Exercise prompt —
List all lines of the data that include the string "format".

Task input —
###

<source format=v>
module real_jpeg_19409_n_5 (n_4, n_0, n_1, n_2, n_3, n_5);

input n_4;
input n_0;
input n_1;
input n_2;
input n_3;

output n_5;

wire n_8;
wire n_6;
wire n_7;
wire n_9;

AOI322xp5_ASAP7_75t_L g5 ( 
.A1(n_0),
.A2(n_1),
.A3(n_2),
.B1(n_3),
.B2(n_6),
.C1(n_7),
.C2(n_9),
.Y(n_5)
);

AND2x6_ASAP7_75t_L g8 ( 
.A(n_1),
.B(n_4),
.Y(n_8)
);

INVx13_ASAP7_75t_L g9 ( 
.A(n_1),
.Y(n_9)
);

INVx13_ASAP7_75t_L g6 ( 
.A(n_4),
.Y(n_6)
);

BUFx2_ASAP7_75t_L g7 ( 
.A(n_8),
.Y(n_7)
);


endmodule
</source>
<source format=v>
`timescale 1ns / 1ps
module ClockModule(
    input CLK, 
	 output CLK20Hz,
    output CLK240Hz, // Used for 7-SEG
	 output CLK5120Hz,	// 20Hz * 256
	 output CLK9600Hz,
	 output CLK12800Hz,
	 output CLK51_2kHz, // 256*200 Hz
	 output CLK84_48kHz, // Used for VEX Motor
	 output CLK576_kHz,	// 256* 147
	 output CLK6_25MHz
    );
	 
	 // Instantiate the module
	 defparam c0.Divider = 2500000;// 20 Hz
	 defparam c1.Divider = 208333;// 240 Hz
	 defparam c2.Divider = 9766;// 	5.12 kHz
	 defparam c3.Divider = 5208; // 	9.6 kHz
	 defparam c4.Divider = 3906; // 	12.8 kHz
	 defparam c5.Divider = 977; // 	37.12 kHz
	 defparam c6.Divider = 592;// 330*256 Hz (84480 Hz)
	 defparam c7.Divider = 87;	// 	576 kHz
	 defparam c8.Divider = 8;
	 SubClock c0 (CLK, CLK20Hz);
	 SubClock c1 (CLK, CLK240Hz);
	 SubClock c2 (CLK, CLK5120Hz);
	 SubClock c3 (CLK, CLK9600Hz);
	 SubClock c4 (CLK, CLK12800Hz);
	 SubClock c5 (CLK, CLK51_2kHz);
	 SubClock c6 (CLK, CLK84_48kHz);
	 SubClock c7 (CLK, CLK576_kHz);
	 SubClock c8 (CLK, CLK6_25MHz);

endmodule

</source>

###

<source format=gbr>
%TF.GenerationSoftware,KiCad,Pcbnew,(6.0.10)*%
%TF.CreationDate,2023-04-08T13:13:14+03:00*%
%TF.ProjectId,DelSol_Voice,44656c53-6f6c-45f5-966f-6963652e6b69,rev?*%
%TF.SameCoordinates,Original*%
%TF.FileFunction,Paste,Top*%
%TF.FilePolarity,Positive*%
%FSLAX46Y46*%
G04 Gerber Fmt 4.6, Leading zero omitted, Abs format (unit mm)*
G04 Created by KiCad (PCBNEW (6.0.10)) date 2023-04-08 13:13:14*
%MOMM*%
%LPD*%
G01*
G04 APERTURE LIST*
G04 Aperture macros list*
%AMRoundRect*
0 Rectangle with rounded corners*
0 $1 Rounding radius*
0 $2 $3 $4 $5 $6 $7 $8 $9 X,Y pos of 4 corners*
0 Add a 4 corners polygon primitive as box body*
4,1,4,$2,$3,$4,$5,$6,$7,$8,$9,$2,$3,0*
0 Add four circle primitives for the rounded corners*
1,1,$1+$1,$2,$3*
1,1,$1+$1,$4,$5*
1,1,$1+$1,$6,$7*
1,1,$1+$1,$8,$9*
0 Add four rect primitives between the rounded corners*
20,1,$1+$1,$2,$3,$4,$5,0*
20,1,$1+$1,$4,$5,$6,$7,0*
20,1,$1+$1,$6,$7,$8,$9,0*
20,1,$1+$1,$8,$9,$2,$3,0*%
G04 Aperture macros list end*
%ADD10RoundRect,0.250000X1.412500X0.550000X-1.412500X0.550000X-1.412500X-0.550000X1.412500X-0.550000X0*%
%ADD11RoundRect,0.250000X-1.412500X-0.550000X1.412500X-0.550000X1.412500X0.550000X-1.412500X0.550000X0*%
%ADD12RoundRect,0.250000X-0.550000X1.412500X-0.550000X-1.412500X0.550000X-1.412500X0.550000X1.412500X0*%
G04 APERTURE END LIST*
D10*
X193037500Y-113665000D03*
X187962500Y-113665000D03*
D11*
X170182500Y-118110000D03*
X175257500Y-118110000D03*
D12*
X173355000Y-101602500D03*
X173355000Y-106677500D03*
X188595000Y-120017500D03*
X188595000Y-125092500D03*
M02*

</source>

###

Problem solution —
<source format=v>
<source format=v>
<source format=gbr>
G04 Gerber Fmt 4.6, Leading zero omitted, Abs format (unit mm)*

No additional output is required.